After a successful strategic "mousetrap" by Ivanova leads to the
capture of a Raider party, she leads her squadron back to the station
through hyperspace... only to discover a massive, ancient artifact
floating dead in space. Launching a salvage operation, she hauls the
artifact through the gate, leaving Sheridan to investigate its origins.

Sheridan is thrilled as ever at the idea of discovering the unknown.
Unfortunately, he has only the most cursory idea of how to start
investigating it. There are no archaeologists on the station, and with
the station cut off from Earth, he can't exactly request one.

However, Interplanetary Expeditions (IPX) has treaties with many alien
worlds. As a result, IPX is not bound by President Clark's embargo.
Lead xeno-archaeologist Dr. Trent (Shari Belafonte) strikes a deal with
Sheridan. She will work with his people on the artifact, and share her
findings with him.

But the artifact hides a dark secret. Why are there Vorlon
hieroglyphics on the outside of it? Why does Vorlon-touched telepath
Lyta Alexander seem bent on destroying it? And why are instances of
random violence on the station rising drastically in the artifact's
wake?


THE GOOD

"Babylon 5" rarely has gone into the realm of outright horror. The
series has dealt with high concepts, allegories, comedy, mystery... but
rarely horror, and when it has attempted to do any kind of horror
story, it's generally been of the tiresome "man-in-rubber-suit"
variety. As a result, the attempt to craft a horror story in the mold
of H. P. Lovecraft while still staying true to the "Babylon 5" universe
is somewhat refreshing in itself.

As far as "Thirdspace" goes into that territory, it's moderately
effective. The designs of the alien city, the tall black column, the
creatures within the artifact, and even the artifact itself are all
quite creepy. There are also a handful of rather spine-chilling little
moments. The army of maintenance bots, moving in symmetry to the
artifact, is a CGI visual that's both breathtaking and, backed by
Christopher Franke's always-excellent score, more than a little
disquieting. The scenes with a possessed Lyta Alexander having a
"Shining" moment, and writing "There is Danger - Remember" over and
over again on the wall of her quarters, is also well-done, as is the
Vorlon-enhanced Lyta's conference with Sheridan near the climax.

The episode's best scary scene occurs just before the third act kicks
in. In a sequence more than a little evocative of Clive Barker's
"Hellraiser" (the good original, I mean - not the increasingly weak
sequels), Ivanova goes through an open door that has materialized in
her bedroom, only to find herself suddenly in full uniform at the edge
of an alien city. Vir, for whatever reason, stands beside her, awed by
the beauty of the city and urging her not to question what it is or
where it came from. Vir is led away by a pair of Centauri beauties.

▶ DATA LISTING
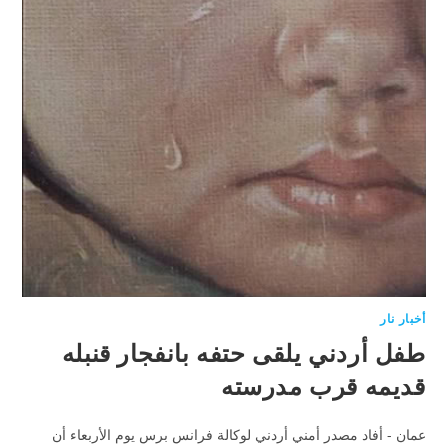
أخبار نار
طفل أردني يلقى حتفه بانفجار قنبله
قديمه قرب مدرسته
عمان - أفاد مصدر أمني أردني لوكالة فرانس برس يوم الأربعاء أن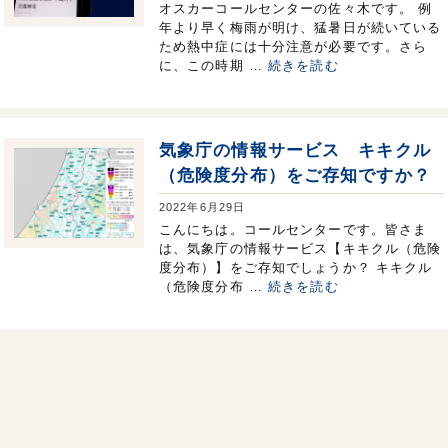
オスカーコールセンターの佐々木です。 例
年より早く梅雨が明け、猛暑日が続いている
ため熱中症には十分注意が必要です。さら
に、この時期
… 続きを読む
気象庁の情報サービス キキクル
（危険度分布）をご存知ですか？
2022年6月29日
こんにちは。コールセンターです。皆さま
は、気象庁の情報サービス【キキクル（危険
度分布）】をご存知でしょうか？ キキクル
（危険度分布
… 続きを読む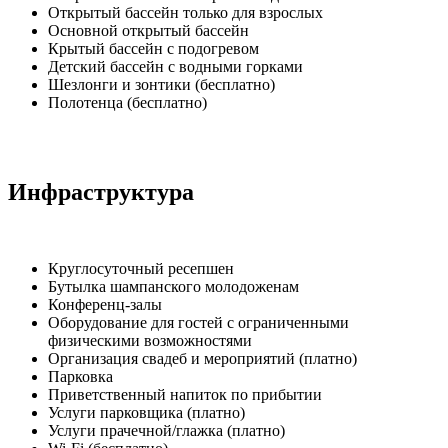
Открытый бассейн только для взрослых
Основной открытый бассейн
Крытый бассейн с подогревом
Детский бассейн с водными горками
Шезлонги и зонтики (бесплатно)
Полотенца (бесплатно)
Инфраструктура
Круглосуточный ресепшен
Бутылка шампанского молодоженам
Конференц-залы
Оборудование для гостей с ограниченными
физическими возможностями
Организация свадеб и мероприятий (платно)
Парковка
Приветственный напиток по прибытии
Услуги парковщика (платно)
Услуги прачечной/глажка (платно)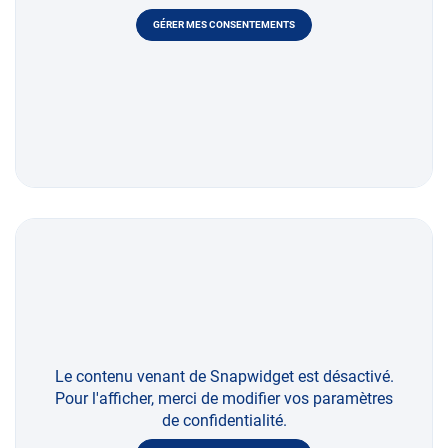
GÉRER MES CONSENTEMENTS
Le contenu venant de Snapwidget est désactivé.
Pour l'afficher, merci de modifier vos paramètres
de confidentialité.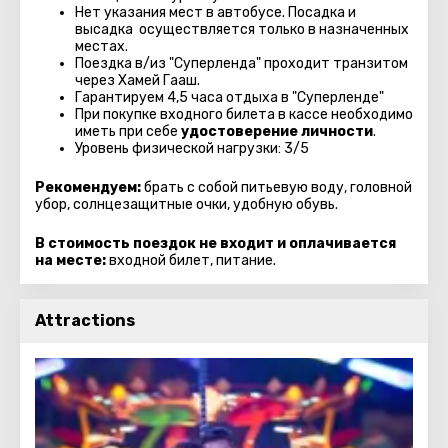
Нет указания мест в автобуcе. Посадка и
высадка осуществляется только в назначенных
местах.
Поездка в/из "Суперленда" проходит транзитом
через Хамей Гааш.
Гарантируем 4,5 часа отдыха в "Суперленде"
При покупке входного билета в кассе необходимо
иметь при себе
удостоверение личности
.
Уровень физической нагрузки: 3/5
Рекомендуем:
брать с собой питьевую воду, головной
убор, солнцезащитные очки, удобную обувь.
В стоимость поездок не входит и оплачивается
на месте:
входной билет, питание.
Attractions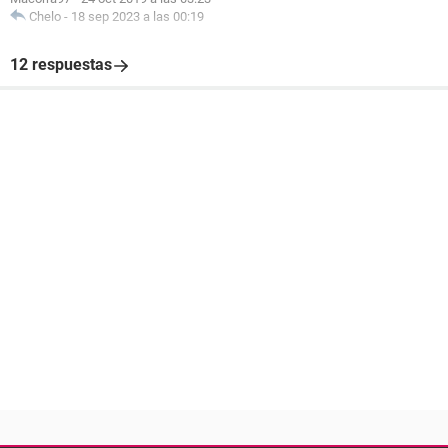
Chelo
-
18 sep 2023 a las 00:19
12 respuestas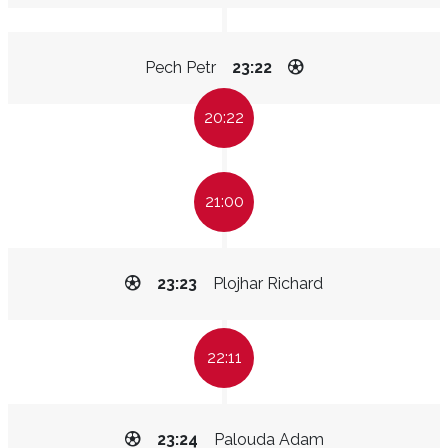
Pech Petr
23:22
20:22
21:00
23:23
Plojhar Richard
22:11
23:24
Palouda Adam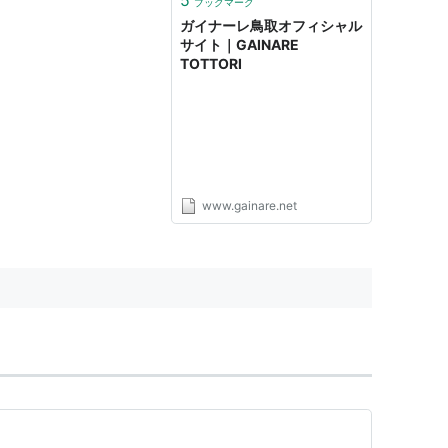
ブックマーク
ガイナーレ鳥取オフィシャル
サイト｜GAINARE
TOTTORI
www.gainare.net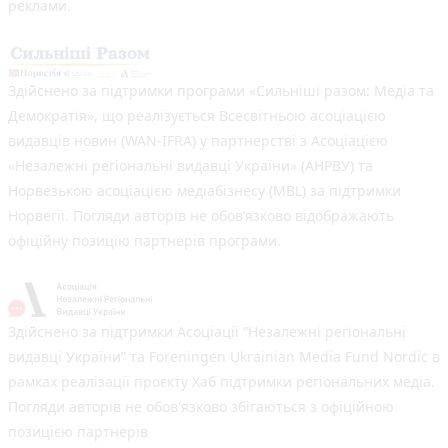
реклами.
Здійснено за підтримки програми «Сильніші разом: Медіа та
Демократія», що реалізується Всесвітньою асоціацією
видавців новин (WAN-IFRA) у партнерстві з Асоціацією
«Незалежні регіональні видавці України» (АНРВУ) та
Норвезькою асоціацією медіабізнесу (MBL) за підтримки
Норвегії. Погляди авторів не обов’язково відображають
офіційну позицію партнерів програми.
Здійснено за підтримки Асоціації “Незалежні регіональні
видавці України” та Foreningen Ukrainian Media Fund Nordic в
рамках реалізації проєкту Хаб підтримки регіональних медіа.
Погляди авторів не обов'язково збігаються з офіційною
позицією партнерів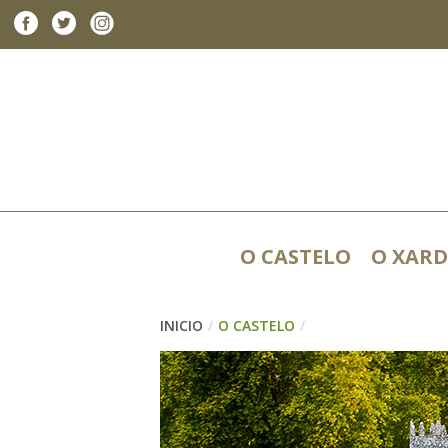
Facebook
Twitter
Instagram
O CASTELO
O XARD
INICIO
/
O CASTELO
/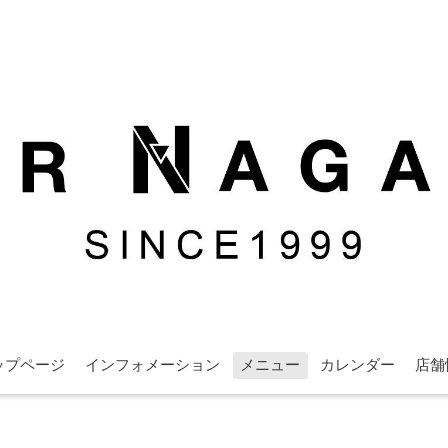
ップページ
インフォメーション
メニュー
カレンダー
店舗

▶ TO DO
1. Answer these questions about the review of "Thirdspace":
(a) Who is the lead xeno-archaeologist who strikes a deal with Sheridan?
(b) What is found on the outside of the artifact?
(c) What does the possessed Lyta Alexander write over and over on the wall of her quarters?
2. Carry the review of "Thirdspace" forward from its final sentence, following the scene in the alien city.

▶ YOUR WRITTEN ANSWERS
1.
(a) Dr. Trent
(b) Vorlon hieroglyphics
(c) "There is Danger - Remember"

2.
Then, as Ivanova stands spellbound, just looking at the city and the
great black spire in the center, a snakelike tendril whips over to
Ivanova, hovers around the contours of her face... her cheek... her
left eye. Then its mouth opens as it shoots directly at her eye - and
Susan wakes, screaming, in her bed. Between the acting of Claudia
Christian and Stephen Furst, Franke's score, and the extremely
effective CGI visuals, it is the only full sequence where the episode
is actually as scary as it wants to be.

The story does fit quite well in the midst of the fourth season, with
the opening fight with the Raiders not only making a nice thematic
counterpoint to the device's "mousetrap," but also establishing
how desperate the station's supply situation is during Earth's
embargo. This supply situation comes up again, as Sheridan strikes a
deal involving supplies with Dr. Trent to allow her to study the
artifact. And of course, the entire plot of "Thirdspace" heavily echoes
Sheridan's own sentiment from the last episode. The Vorlons and the
Shadows may be gone, but they left plenty of messes behind for the
younger races to clean up.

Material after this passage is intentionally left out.